> [文書抜粋]:
★ ★ ★ ★

1~21歳224例を1単位移植または2単位移植に無作為化
 1993年以来、臍帯血を用いた造血幹細胞移植は約3万件が行われてきたという。臍帯血移植は、1単位の胎盤から得られる造血細胞数は限られていることから、移植の適用対象は小児や体重が軽い成人に制限されてきたが、1単位移植後の造血機能回復の遅れや死亡率が高いことが報告されていた。一方で移植後の転帰に冷凍保存下の有核細胞の数量などが関係していることが報告され、2単位移植を含む移植片での造血幹細胞増加のためのさまざまな戦略が探索されるに至ったという。

 研究グループは今回、2006年12月1日~2012年2月24日の間、1~21歳の小児・青少年の造血器腫瘍患者224例を、1単位(113例)vs. 2単位(111例)移植について検討を行った。被験者は、全身状態がLansky/Karnofskyスケール70以上、臓器機能が十分に保たれており、HLA型一致臍帯血が2単位分入手可能な、急性白血病、慢性骨髄性白血病、骨髄異形成症候群の診断を受けていた患者であった。無作為化の前に、同一の骨髄破壊的前処置レジメン、GVHD予防の免疫抑制治療が行われた。

★ ★ ★ ★

コレクションの記録:
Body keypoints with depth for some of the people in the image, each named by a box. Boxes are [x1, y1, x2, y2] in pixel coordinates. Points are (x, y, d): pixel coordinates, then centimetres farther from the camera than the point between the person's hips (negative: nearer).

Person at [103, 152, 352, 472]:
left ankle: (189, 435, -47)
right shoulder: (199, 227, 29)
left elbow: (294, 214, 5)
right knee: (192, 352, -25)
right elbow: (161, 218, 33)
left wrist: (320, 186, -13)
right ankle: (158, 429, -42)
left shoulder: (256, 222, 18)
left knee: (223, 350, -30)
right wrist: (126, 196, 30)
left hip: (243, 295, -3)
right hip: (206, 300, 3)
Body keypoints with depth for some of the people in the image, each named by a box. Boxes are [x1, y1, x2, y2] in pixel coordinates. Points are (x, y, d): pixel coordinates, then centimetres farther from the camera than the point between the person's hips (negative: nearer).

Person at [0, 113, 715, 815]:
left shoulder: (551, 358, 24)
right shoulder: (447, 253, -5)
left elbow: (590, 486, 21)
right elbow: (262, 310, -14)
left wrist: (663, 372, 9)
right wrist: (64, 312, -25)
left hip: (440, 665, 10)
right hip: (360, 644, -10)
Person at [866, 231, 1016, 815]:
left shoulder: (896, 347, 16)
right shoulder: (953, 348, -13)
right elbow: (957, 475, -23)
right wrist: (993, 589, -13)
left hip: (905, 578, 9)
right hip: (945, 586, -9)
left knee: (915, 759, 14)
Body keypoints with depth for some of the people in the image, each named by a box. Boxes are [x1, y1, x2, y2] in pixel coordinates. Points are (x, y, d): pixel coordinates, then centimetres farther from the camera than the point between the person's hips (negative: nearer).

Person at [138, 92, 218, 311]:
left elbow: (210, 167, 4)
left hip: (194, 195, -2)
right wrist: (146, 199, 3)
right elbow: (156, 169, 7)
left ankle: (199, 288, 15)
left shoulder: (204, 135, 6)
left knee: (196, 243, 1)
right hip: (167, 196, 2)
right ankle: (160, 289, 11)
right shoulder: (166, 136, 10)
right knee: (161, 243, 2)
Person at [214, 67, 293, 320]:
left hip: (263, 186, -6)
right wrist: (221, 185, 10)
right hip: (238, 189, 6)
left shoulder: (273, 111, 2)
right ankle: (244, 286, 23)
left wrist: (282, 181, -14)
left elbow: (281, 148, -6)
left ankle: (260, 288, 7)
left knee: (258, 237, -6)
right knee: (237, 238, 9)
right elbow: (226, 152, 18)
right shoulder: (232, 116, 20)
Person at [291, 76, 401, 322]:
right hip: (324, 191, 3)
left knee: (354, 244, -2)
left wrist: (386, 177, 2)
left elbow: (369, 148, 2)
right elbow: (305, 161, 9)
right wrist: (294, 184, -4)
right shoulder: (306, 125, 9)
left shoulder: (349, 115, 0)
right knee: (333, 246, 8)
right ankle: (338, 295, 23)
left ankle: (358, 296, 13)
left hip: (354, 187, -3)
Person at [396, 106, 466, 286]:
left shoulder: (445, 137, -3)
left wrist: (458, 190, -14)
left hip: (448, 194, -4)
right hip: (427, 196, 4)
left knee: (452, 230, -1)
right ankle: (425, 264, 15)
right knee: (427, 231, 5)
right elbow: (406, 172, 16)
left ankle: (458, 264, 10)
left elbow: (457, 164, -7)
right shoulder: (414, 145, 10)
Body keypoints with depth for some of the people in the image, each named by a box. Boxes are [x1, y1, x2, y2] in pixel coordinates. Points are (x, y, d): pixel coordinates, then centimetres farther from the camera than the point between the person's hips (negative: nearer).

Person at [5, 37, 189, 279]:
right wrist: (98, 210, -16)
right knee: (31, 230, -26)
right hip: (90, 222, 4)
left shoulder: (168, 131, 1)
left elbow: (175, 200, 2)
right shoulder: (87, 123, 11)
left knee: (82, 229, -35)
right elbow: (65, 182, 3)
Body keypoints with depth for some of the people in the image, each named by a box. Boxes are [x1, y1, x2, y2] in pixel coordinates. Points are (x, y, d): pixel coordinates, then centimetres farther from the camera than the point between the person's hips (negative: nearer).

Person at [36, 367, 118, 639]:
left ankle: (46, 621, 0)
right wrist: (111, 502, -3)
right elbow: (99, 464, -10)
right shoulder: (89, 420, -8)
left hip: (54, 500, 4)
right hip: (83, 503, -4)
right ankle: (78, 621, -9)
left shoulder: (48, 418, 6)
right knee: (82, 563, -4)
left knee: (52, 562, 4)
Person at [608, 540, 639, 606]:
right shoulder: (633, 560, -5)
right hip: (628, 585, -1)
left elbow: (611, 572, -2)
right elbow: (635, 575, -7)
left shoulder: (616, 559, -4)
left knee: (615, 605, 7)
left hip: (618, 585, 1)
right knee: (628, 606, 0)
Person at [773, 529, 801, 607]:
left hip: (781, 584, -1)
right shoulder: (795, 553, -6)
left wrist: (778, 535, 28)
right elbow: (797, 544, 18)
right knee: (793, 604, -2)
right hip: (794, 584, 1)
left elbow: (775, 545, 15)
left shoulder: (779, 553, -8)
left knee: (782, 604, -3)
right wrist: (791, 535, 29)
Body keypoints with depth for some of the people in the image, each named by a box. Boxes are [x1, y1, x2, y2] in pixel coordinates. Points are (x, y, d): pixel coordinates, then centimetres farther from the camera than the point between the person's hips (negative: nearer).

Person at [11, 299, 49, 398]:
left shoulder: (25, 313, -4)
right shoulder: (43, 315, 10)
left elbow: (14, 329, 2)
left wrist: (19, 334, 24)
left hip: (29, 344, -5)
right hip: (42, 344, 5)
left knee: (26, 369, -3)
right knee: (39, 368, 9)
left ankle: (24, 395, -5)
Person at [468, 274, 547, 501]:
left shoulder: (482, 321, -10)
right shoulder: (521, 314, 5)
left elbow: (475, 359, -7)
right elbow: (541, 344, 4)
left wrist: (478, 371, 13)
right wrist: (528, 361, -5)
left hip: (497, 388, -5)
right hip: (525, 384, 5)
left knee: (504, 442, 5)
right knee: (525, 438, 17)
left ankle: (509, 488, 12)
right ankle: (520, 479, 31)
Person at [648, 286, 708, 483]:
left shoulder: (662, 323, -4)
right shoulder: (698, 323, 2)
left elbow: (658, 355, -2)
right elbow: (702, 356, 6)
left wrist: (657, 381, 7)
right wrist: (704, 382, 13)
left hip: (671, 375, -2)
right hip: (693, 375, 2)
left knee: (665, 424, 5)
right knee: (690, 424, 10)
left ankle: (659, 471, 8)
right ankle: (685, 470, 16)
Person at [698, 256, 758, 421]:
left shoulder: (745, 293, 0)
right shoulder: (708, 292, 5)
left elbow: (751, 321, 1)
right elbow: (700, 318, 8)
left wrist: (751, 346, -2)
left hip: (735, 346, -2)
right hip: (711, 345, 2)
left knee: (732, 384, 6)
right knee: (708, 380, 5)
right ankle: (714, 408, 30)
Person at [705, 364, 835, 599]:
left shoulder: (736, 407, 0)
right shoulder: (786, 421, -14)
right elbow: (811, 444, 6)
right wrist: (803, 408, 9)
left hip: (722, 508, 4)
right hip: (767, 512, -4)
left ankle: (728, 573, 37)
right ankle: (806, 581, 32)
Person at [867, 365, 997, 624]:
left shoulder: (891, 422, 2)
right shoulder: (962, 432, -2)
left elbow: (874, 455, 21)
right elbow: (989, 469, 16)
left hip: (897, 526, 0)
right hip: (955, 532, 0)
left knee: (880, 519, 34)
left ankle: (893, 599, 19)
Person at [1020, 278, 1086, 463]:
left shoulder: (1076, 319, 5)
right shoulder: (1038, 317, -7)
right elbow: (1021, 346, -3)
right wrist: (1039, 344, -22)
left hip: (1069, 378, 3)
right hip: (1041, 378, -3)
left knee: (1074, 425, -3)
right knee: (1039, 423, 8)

★ ★ ★ ★

> [課題]:
(a) 臍帯血移植に関する文章で「1993年以来」から始まる段落を、主な事実を残して箇条書きに書き直すこと。
(b) 臍帯血移植に関する文章の最後の文に続けて、その先を書くこと。

> [解答]:
(a)
- 1993年以来、臍帯血を用いた造血幹細胞移植は約3万件行われてきたとされる。
- 1単位の胎盤から得られる造血細胞数は限られるため、移植の適用対象は小児や体重の軽い成人に制限されてきた。
- 1単位移植後は、造血機能回復の遅れや死亡率の高さが報告されていた。
- 移植後の転帰に冷凍保存下の有核細胞の数量などが関係すると報告された。そのため、2単位移植を含め、移植片の造血幹細胞を増やすさまざまな戦略が探索されるようになった。

(b)
 主要エンドポイントは、1年全生存率であった。

1年全生存率は同等、1単位群のほうが血小板回復良好、GVHD発生も低率
 両群の年齢、性別、自己申告の人種(白人か否か)、全身状態、HLA型一致スコア、疾患名、移植時の状態などはマッチしていた。年齢中央値は、2単位群9.9歳、1単位群10.4歳、体重中央値は37.0kg、35.7kgだった。

 結果、1年全生存率は、2単位群65%(95%信頼区間[CI]:56~74%)、1単位群73%(同:63~80%)であった(p=0.17)。

 同様に、無病生存率(2単位群64%vs. 1単位群70%、p=0.11)、好中球回復率(88%vs. 89%、p=0.29)、移植関連死亡率(22%vs. 19%、p=0.43)、再発率(14%vs. 12%、p=0.12)、また感染症や免疫再構築症候群の発生、およびグレードII~IVの急性GVHD発生率(p=0.78)といったアウトカムも同等だった。

 一方で1単位群のほうが、血小板回復が有意に高率(1単位群76%vs. 2単位群65%、p=0.04)で期間も短く(58日vs. 84日)、グレードIIIまたはIVの急性GVHDの発生率(13%vs. 23%、p=0.02)、全身型慢性GVHDの発生率(9%vs. 15%、p=0.05)が有意に低かった。